(Bounding box coordinate data)
::::::::::

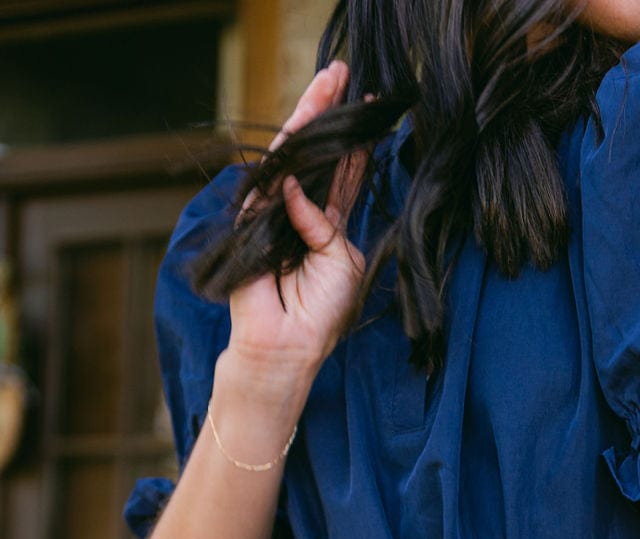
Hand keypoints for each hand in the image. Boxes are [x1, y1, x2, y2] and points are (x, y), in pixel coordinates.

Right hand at [227, 60, 375, 375]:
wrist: (288, 343)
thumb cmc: (321, 313)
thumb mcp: (341, 262)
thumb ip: (328, 222)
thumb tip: (297, 187)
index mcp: (328, 225)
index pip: (342, 174)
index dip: (353, 143)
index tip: (368, 109)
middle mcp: (301, 212)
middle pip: (316, 155)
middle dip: (328, 115)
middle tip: (341, 75)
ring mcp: (274, 213)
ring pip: (291, 157)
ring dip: (308, 120)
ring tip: (325, 84)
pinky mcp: (252, 219)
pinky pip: (269, 182)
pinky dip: (286, 163)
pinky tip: (303, 136)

::::::::::

*What you are asked to do*:
Please transcribe every record above exactly as written, leaving out the pictures.

*Result of the exercise*:
Hand keypoints for each hand in the image. Boxes are [x1, y1, x2, y2] and points are (x, y), in pixel coordinates.

Right hand at [227, 60, 375, 375]:
wrist: (288, 343)
thumb cmc: (321, 313)
thumb mcp: (341, 262)
thumb ip: (328, 222)
thumb tip: (297, 187)
index mcp: (328, 225)
index pip: (342, 174)
index dip: (353, 143)
index tip: (368, 109)
middle mcp: (301, 212)
middle pip: (316, 155)
middle dip: (328, 115)
middle tip: (341, 75)
ring mcp: (274, 213)
ring pip: (291, 157)
ring dip: (308, 120)
ring tip: (325, 84)
pinky mcp: (252, 219)
pinky pip: (269, 182)
pinky dip: (286, 163)
pinky tip: (303, 136)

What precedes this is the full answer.